Эта установка на специфику монастырской жизни и монашества стала основой мировоззрения и образа жизни самого философа. «Да и сам “духовный труженик” Киреевский, в сущности, принадлежал к оптинскому подвижничеству, приобретал там собственный опыт “внутреннего устроения”, проходил свой искус под руководством старца, внося в свою душевную жизнь (и даже в быт) черты аскезы»[96].

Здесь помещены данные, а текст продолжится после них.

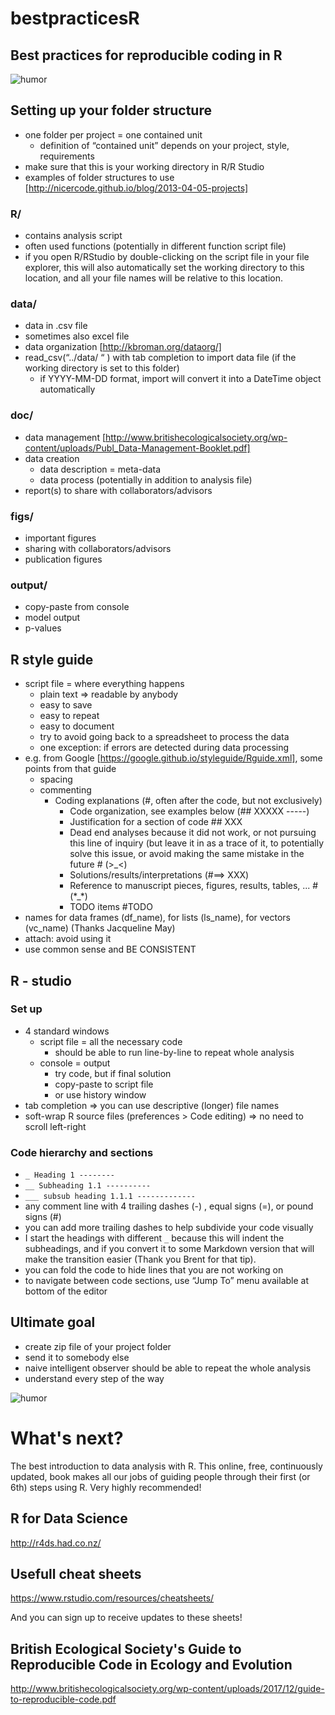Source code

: # bestpracticesR

## Best practices for reproducible coding in R

![humor](http://imgs.xkcd.com/comics/code_quality.png)

## Setting up your folder structure
* one folder per project = one contained unit
  * definition of “contained unit” depends on your project, style, requirements
* make sure that this is your working directory in R/R Studio
* examples of folder structures to use [http://nicercode.github.io/blog/2013-04-05-projects]
### R/
* contains analysis script
 * often used functions (potentially in different function script file)
* if you open R/RStudio by double-clicking on the script file in your file explorer, this will also automatically set the working directory to this location, and all your file names will be relative to this location. 

### data/
 * data in .csv file
 * sometimes also excel file
 * data organization [http://kbroman.org/dataorg/]
 * read_csv(“../data/  “   ) with tab completion to import data file (if the working directory is set to this folder)
 	* if YYYY-MM-DD format, import will convert it into a DateTime object automatically
### doc/
* data management [http://www.britishecologicalsociety.org/wp-content/uploads/Publ_Data-Management-Booklet.pdf]
* data creation
  * data description = meta-data
  * data process (potentially in addition to analysis file)
* report(s) to share with collaborators/advisors
### figs/
* important figures
* sharing with collaborators/advisors
* publication figures
### output/
* copy-paste from console
* model output
* p-values
## R style guide
* script file = where everything happens
  * plain text => readable by anybody
  * easy to save
  * easy to repeat
  * easy to document
  * try to avoid going back to a spreadsheet to process the data
   * one exception: if errors are detected during data processing
* e.g. from Google [https://google.github.io/styleguide/Rguide.xml], some points from that guide
  * spacing
  * commenting
    * Coding explanations (#, often after the code, but not exclusively)
	   * Code organization, see examples below (## XXXXX -----)
	   * Justification for a section of code ## XXX
	   * Dead end analyses because it did not work, or not pursuing this line of inquiry (but leave it in as a trace of it, to potentially solve this issue, or avoid making the same mistake in the future # (>_<) 
	   * Solutions/results/interpretations (#==> XXX)
	   * Reference to manuscript pieces, figures, results, tables, ... # (\*_\*)
	   * TODO items #TODO
* names for data frames (df_name), for lists (ls_name), for vectors (vc_name) (Thanks Jacqueline May)
* attach: avoid using it
* use common sense and BE CONSISTENT

## R - studio

### Set up

* 4 standard windows
  * script file = all the necessary code
    * should be able to run line-by-line to repeat whole analysis
  * console = output
    * try code, but if final solution
    * copy-paste to script file
    * or use history window
* tab completion => you can use descriptive (longer) file names
* soft-wrap R source files (preferences > Code editing) => no need to scroll left-right

### Code hierarchy and sections

* `_ Heading 1 --------`
* `__ Subheading 1.1 ----------`
* `___ subsub heading 1.1.1 -------------`
* any comment line with 4 trailing dashes (-) , equal signs (=), or pound signs (#)
* you can add more trailing dashes to help subdivide your code visually
* I start the headings with different `_` because this will indent the subheadings, and if you convert it to some Markdown version that will make the transition easier (Thank you Brent for that tip).
* you can fold the code to hide lines that you are not working on
* to navigate between code sections, use “Jump To” menu available at bottom of the editor

## Ultimate goal
* create zip file of your project folder
* send it to somebody else
* naive intelligent observer should be able to repeat the whole analysis
* understand every step of the way


![humor](http://imgs.xkcd.com/comics/code_quality_2.png)

# What's next?

The best introduction to data analysis with R. This online, free, continuously updated, book makes all our jobs of guiding people through their first (or 6th) steps using R. Very highly recommended!

## R for Data Science

http://r4ds.had.co.nz/

## Usefull cheat sheets

https://www.rstudio.com/resources/cheatsheets/ 

And you can sign up to receive updates to these sheets!

## British Ecological Society's Guide to Reproducible Code in Ecology and Evolution

http://www.britishecologicalsociety.org/wp-content/uploads/2017/12/guide-to-reproducible-code.pdf

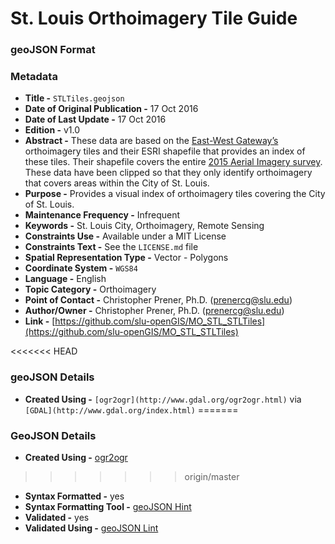 # St. Louis Orthoimagery Tile Guide
### geoJSON Format
### Metadata
  * **Title -** `STLTiles.geojson`
  * **Date of Original Publication -** 17 Oct 2016
  * **Date of Last Update -** 17 Oct 2016
  * **Edition -** v1.0
  * **Abstract -** These data are based on the [East-West Gateway’s](http://www.ewgateway.org) orthoimagery tiles and their ESRI shapefile that provides an index of these tiles. Their shapefile covers the entire [2015 Aerial Imagery survey](http://www.ewgateway.org/pdffiles/maplibrary/aerialphotos/FactSheet-HowToGetOrthoPhotos.pdf). These data have been clipped so that they only identify orthoimagery that covers areas within the City of St. Louis.
  * **Purpose -** Provides a visual index of orthoimagery tiles covering the City of St. Louis.
  * **Maintenance Frequency -** Infrequent
  * **Keywords -** St. Louis City, Orthoimagery, Remote Sensing
  * **Constraints Use -** Available under a MIT License
  * **Constraints Text -** See the `LICENSE.md` file
  * **Spatial Representation Type -** Vector - Polygons
  * **Coordinate System -** `WGS84`
  * **Language -** English
  * **Topic Category -** Orthoimagery
  * **Point of Contact -** Christopher Prener, Ph.D. ([prenercg@slu.edu](mailto:prenercg@slu.edu))
  * **Author/Owner -** Christopher Prener, Ph.D. ([prenercg@slu.edu](mailto:prenercg@slu.edu))
  * **Link -** [https://github.com/slu-openGIS/MO_STL_STLTiles](https://github.com/slu-openGIS/MO_STL_STLTiles)

<<<<<<< HEAD
### geoJSON Details
  * **Created Using -** `[ogr2ogr](http://www.gdal.org/ogr2ogr.html)` via `[GDAL](http://www.gdal.org/index.html)`
=======
### GeoJSON Details
  * **Created Using -** [ogr2ogr](http://www.gdal.org/ogr2ogr.html)
>>>>>>> origin/master
  * **Syntax Formatted -** yes
  * **Syntax Formatting Tool -** [geoJSON Hint](https://www.mapbox.com/geojsonhint/)
  * **Validated -** yes
  * **Validated Using -** [geoJSON Lint](http://geojsonlint.com)
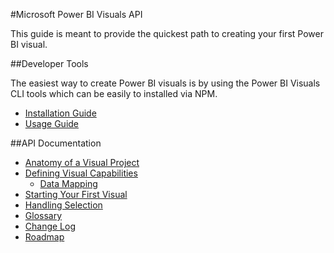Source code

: #Microsoft Power BI Visuals API

This guide is meant to provide the quickest path to creating your first Power BI visual.

##Developer Tools

The easiest way to create Power BI visuals is by using the Power BI Visuals CLI tools which can be easily to installed via NPM.

 * [Installation Guide](tools/README.md)
 * [Usage Guide](tools/usage.md)

##API Documentation

* [Anatomy of a Visual Project](VisualProject.md)
* [Defining Visual Capabilities](Capabilities/readme.md)
    * [Data Mapping](Capabilities/dataViewMappings.md)
* [Starting Your First Visual](Visual/readme.md)
* [Handling Selection](Selection.md)
* [Glossary](Glossary.md)
* [Change Log](ChangeLog.md)
* [Roadmap](Roadmap/README.md)

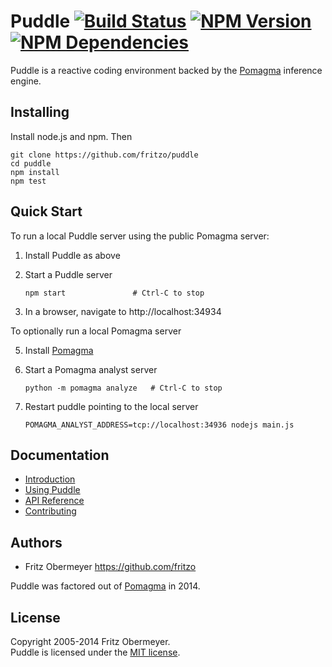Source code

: # Puddle [![Build Status](https://travis-ci.org/fritzo/puddle.svg?branch=master)](http://travis-ci.org/fritzo/puddle) [![NPM Version](https://badge.fury.io/js/puddle.svg)](https://www.npmjs.org/package/puddle) [![NPM Dependencies](https://david-dm.org/fritzo/puddle.svg)](https://www.npmjs.org/package/puddle)

Puddle is a reactive coding environment backed by the
[Pomagma](https://github.com/fritzo/pomagma) inference engine.

## Installing

Install node.js and npm. Then

    git clone https://github.com/fritzo/puddle
    cd puddle
    npm install
    npm test

## Quick Start

To run a local Puddle server using the public Pomagma server:

1.  Install Puddle as above

3.  Start a Puddle server

        npm start               # Ctrl-C to stop

4.  In a browser, navigate to http://localhost:34934

To optionally run a local Pomagma server

5.  Install [Pomagma](https://github.com/fritzo/pomagma)

6.  Start a Pomagma analyst server

        python -m pomagma analyze   # Ctrl-C to stop

7.  Restart puddle pointing to the local server

        POMAGMA_ANALYST_ADDRESS=tcp://localhost:34936 nodejs main.js

## Documentation

- [Introduction](/doc/intro.md)
- [Using Puddle](/doc/using.md)
- [API Reference](/doc/reference.md)
- [Contributing](/doc/contributing.md)

## Authors

- Fritz Obermeyer <https://github.com/fritzo>

Puddle was factored out of [Pomagma](https://github.com/fritzo/pomagma) in 2014.

## License

Copyright 2005-2014 Fritz Obermeyer.<br/>
Puddle is licensed under the [MIT license](/LICENSE).
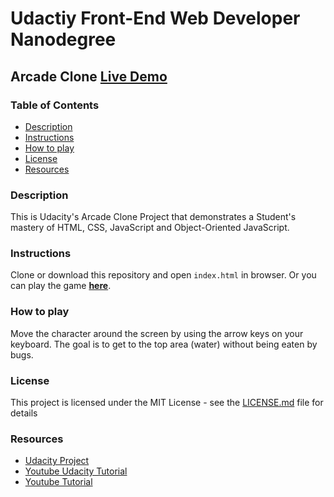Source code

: Udactiy Front-End Web Developer Nanodegree
===============================

## Arcade Clone [**Live Demo**](https://denni5lin.github.io/fend-arcade-game/)

### Table of Contents

* [Description](#Description)
* [Instructions](#Instructions)
* [How to play](#howtoplay)
* [License](#license)
* [Resources](#Resources)

### Description

This is Udacity's Arcade Clone Project that demonstrates a Student's mastery of HTML, CSS, JavaScript and  Object-Oriented JavaScript.

### Instructions

Clone or download this repository and open `index.html` in browser. Or you can play the game [**here**](https://denni5lin.github.io/fend-arcade-game/).

### How to play

Move the character around the screen by using the arrow keys on your keyboard. The goal is to get to the top area (water) without being eaten by bugs.

### License

This project is licensed under the MIT License - see the [LICENSE.md](LICENSE.md) file for details

### Resources

* [Udacity Project](https://github.com/udacity/frontend-nanodegree-arcade-game)
* [Youtube Udacity Tutorial](https://www.youtube.com/playlist?list=PLdUdGSe4kmWbEQDQ2g8A0zPx1EM9DJZpp)
* [Youtube Tutorial](https://www.youtube.com/watch?v=7PHhRrjgTDA)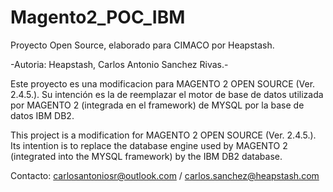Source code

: # Magento2_POC_IBM

Proyecto Open Source, elaborado para CIMACO por Heapstash.

-Autoria: Heapstash, Carlos Antonio Sanchez Rivas.-

Este proyecto es una modificacion para MAGENTO 2 OPEN SOURCE (Ver. 2.4.5.).
Su intención es la de reemplazar el motor de base de datos utilizada por MAGENTO 2 (integrada en el framework) de MYSQL por la base de datos IBM DB2.


This project is a modification for MAGENTO 2 OPEN SOURCE (Ver. 2.4.5.).
Its intention is to replace the database engine used by MAGENTO 2 (integrated into the MYSQL framework) by the IBM DB2 database. 

Contacto: carlosantoniosr@outlook.com / carlos.sanchez@heapstash.com
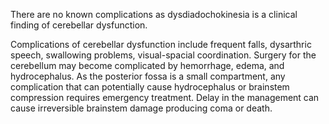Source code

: There are no known complications as dysdiadochokinesia is a clinical finding of cerebellar dysfunction.

Complications of cerebellar dysfunction include frequent falls, dysarthric speech, swallowing problems, visual-spacial coordination. Surgery for the cerebellum may become complicated by hemorrhage, edema, and hydrocephalus. As the posterior fossa is a small compartment, any complication that can potentially cause hydrocephalus or brainstem compression requires emergency treatment. Delay in the management can cause irreversible brainstem damage producing coma or death.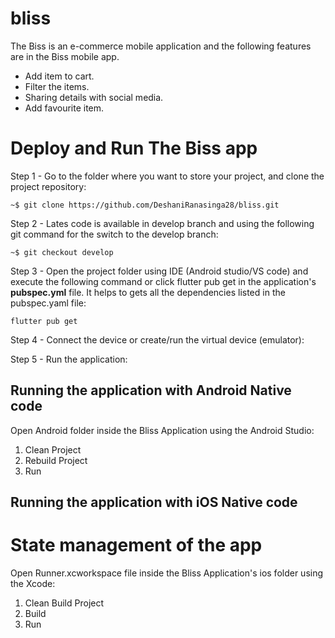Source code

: # bliss

The Biss is an e-commerce mobile application and the following features are in the Biss mobile app.
- Add item to cart.
- Filter the items.
- Sharing details with social media.
- Add favourite item.

# Deploy and Run The Biss app

Step 1 - Go to the folder where you want to store your project, and clone the project repository:

` ~$ git clone https://github.com/DeshaniRanasinga28/bliss.git `

Step 2 - Lates code is available in develop branch and using the following git command for the switch to the develop branch:

` ~$ git checkout develop `

Step 3 - Open the project folder using IDE (Android studio/VS code) and execute the following command or click flutter pub get in the application's **pubspec.yml** file. It helps to gets all the dependencies listed in the pubspec.yaml file:

`flutter pub get`

Step 4 - Connect the device or create/run the virtual device (emulator):

Step 5 - Run the application:

## Running the application with Android Native code

Open Android folder inside the Bliss Application using the Android Studio:
1. Clean Project
2. Rebuild Project
3. Run

## Running the application with iOS Native code

# State management of the app

Open Runner.xcworkspace file inside the Bliss Application's ios folder using the Xcode: 
1. Clean Build Project
2. Build
3. Run


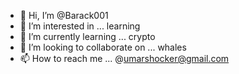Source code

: - 👋 Hi, I’m @Barack001
- 👀 I’m interested in ... learning 
- 🌱 I’m currently learning ... crypto
- 💞️ I’m looking to collaborate on ... whales
- 📫 How to reach me ... @umarshocker@gmail.com

<!---
Barack001/Barack001 is a ✨ special ✨ repository because its `README.md` (this file) appears on your GitHub profile.
You can click the Preview link to take a look at your changes.
--->
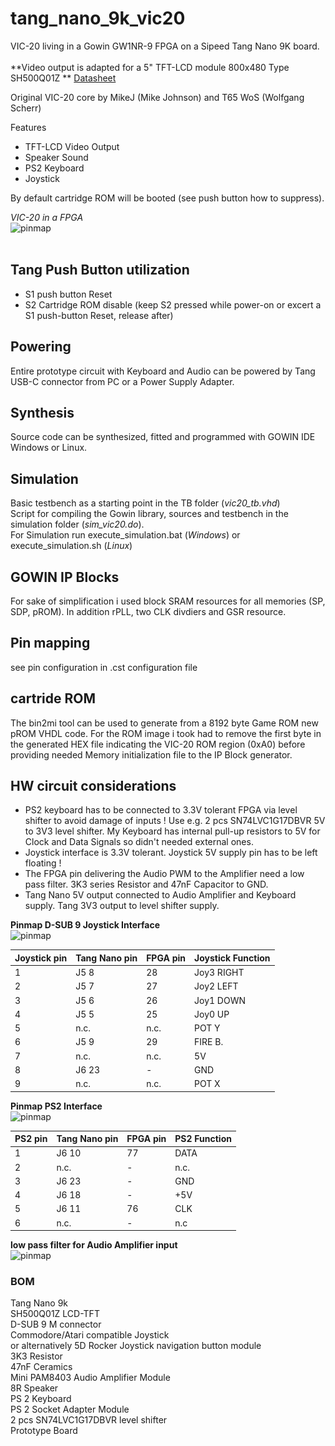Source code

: # tang_nano_9k_vic20
VIC-20 living in a Gowin GW1NR-9 FPGA on a Sipeed Tang Nano 9K board.<br>
<br>
**Video output is adapted for a 5" TFT-LCD module 800x480 Type SH500Q01Z **
[Datasheet](https://dl.sipeed.com/Accessories/LCD/500Q01Z-00%20spec.pdf)


Original VIC-20 core by MikeJ (Mike Johnson) and T65 WoS (Wolfgang Scherr)

Features
* TFT-LCD Video Output
* Speaker Sound
* PS2 Keyboard
* Joystick

By default cartridge ROM will be booted (see push button how to suppress).

*VIC-20 in a FPGA* <br>
![pinmap](\.assets/vic-20-tang.png)<br> <br>

## Tang Push Button utilization
* S1 push button Reset
* S2 Cartridge ROM disable (keep S2 pressed while power-on or excert a S1 push-button Reset, release after)
## Powering
Entire prototype circuit with Keyboard and Audio can be powered by Tang USB-C connector from PC or a Power Supply Adapter. 
## Synthesis
Source code can be synthesized, fitted and programmed with GOWIN IDE Windows or Linux.

## Simulation
Basic testbench as a starting point in the TB folder (*vic20_tb.vhd*)<br/>
Script for compiling the Gowin library, sources and testbench in the simulation folder (*sim_vic20.do*).<br/>
For Simulation run execute_simulation.bat (*Windows*) or execute_simulation.sh (*Linux*)

## GOWIN IP Blocks
For sake of simplification i used block SRAM resources for all memories (SP, SDP, pROM). In addition rPLL, two CLK divdiers and GSR resource.
## Pin mapping 
see pin configuration in .cst configuration file

## cartride ROM
The bin2mi tool can be used to generate from a 8192 byte Game ROM new pROM VHDL code. For the ROM image i took had to remove the first byte in the generated HEX file indicating the VIC-20 ROM region (0xA0) before providing needed Memory initialization file to the IP Block generator. 
## HW circuit considerations
- PS2 keyboard has to be connected to 3.3V tolerant FPGA via level shifter to avoid damage of inputs ! Use e.g. 2 pcs SN74LVC1G17DBVR 5V to 3V3 level shifter. My Keyboard has internal pull-up resistors to 5V for Clock and Data Signals so didn't needed external ones. 
- Joystick interface is 3.3V tolerant. Joystick 5V supply pin has to be left floating !
- The FPGA pin delivering the Audio PWM to the Amplifier need a low pass filter. 3K3 series Resistor and 47nF Capacitor to GND.
- Tang Nano 5V output connected to Audio Amplifier and Keyboard supply. Tang 3V3 output to level shifter supply.

**Pinmap D-SUB 9 Joystick Interface** <br>
![pinmap](\.assets/vic20-Joystick.png)

| Joystick pin | Tang Nano pin | FPGA pin | Joystick Function |
| ----------- | ---   | --------  | ----- |
| 1 | J5 8  | 28   | Joy3 RIGHT |
| 2 | J5 7  | 27 | Joy2 LEFT |
| 3 | J5 6  | 26 | Joy1 DOWN |
| 4 | J5 5 | 25 | Joy0 UP | 
| 5 | n.c. | n.c. | POT Y |
| 6 | J5 9 | 29 | FIRE B.|
| 7 | n.c. | n.c. | 5V |
| 8 | J6 23 | - | GND |
| 9 | n.c. | n.c. | POT X |

**Pinmap PS2 Interface** <br>
![pinmap](\.assets/ps2conn.png)

| PS2 pin | Tang Nano pin | FPGA pin | PS2 Function |
| ----------- | ---   | --------  | ----- |
| 1 | J6 10  | 77   | DATA  |
| 2 | n.c.  | - | n.c. |
| 3 | J6 23 | - | GND |
| 4 | J6 18 | - | +5V |
| 5 | J6 11| 76 | CLK |
| 6 | n.c. | - | n.c |

**low pass filter for Audio Amplifier input** <br>
![pinmap](\.assets/audiofilter.png)<br>

### BOM
Tang Nano 9k<br>
SH500Q01Z LCD-TFT<br>
D-SUB 9 M connector<br> 
Commodore/Atari compatible Joystick<br> 
or alternatively 5D Rocker Joystick navigation button module<br>
3K3 Resistor<br>
47nF Ceramics<br>
Mini PAM8403 Audio Amplifier Module<br>
8R Speaker<br>
PS 2 Keyboard<br>
PS 2 Socket Adapter Module<br>
2 pcs SN74LVC1G17DBVR level shifter<br>
Prototype Board<br>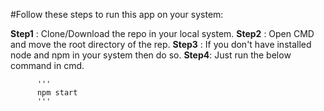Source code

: #Follow these steps to run this app on your system: 

**Step1** : Clone/Download the repo in your local system. 
**Step2** : Open CMD and move the root directory of the rep. 
**Step3** : If you don't have installed node and npm in your system then do so. 
**Step4**: Just run the below command in cmd. 

          ''' 
          npm start 
          '''

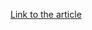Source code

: [Link to the article](https://fortinet.com/blog/threat-research/a-new-all-in-one-botnet-proteus.html)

Таким образом, требования, предъявляемые в «Добротолюбии» и святоотеческой литературе к аскету по правильности и последовательности духовного восхождения, описание способов обретения святости, становятся требованиями, предъявляемыми философом к самому себе и создаваемым им картинам мира. Философ берет на себя функции святого подвижника, привнося духовно-нравственный компонент в содержание философских идей. «Сердце, исполненное нежности и любви, – говорит о нем, близко его знавший Хомяков, – ум, обогащенный всем просвещением современной нам эпохи, прозрачная чистота кроткой и беззлобной души, какая-то особенная мягкость чувства, дававшая особенную прелесть разговору, горячее стремление к истине…»[97].





92

Подр: DeBlasio Alyssa. The end of Russian philosophy: Tradition and Transition at the turn of 21st century. PP. 10–22.

93

Рорти Р. Указан. соч. С.105.

94

Флоровский Г.В. Указан. соч. С. 299.

95

Киреевский И.В. ПСС. М., 1911.С. 272.

96

Котельников В.А. Оптина пустынь и русская литература // Русская литература, 1989. № 3. С.7.

97

Цит по: Канцевич И.М. Стяжение Духа Святого в путях Древней Руси. Изд-во Московской патриархии, 1993.С. 212.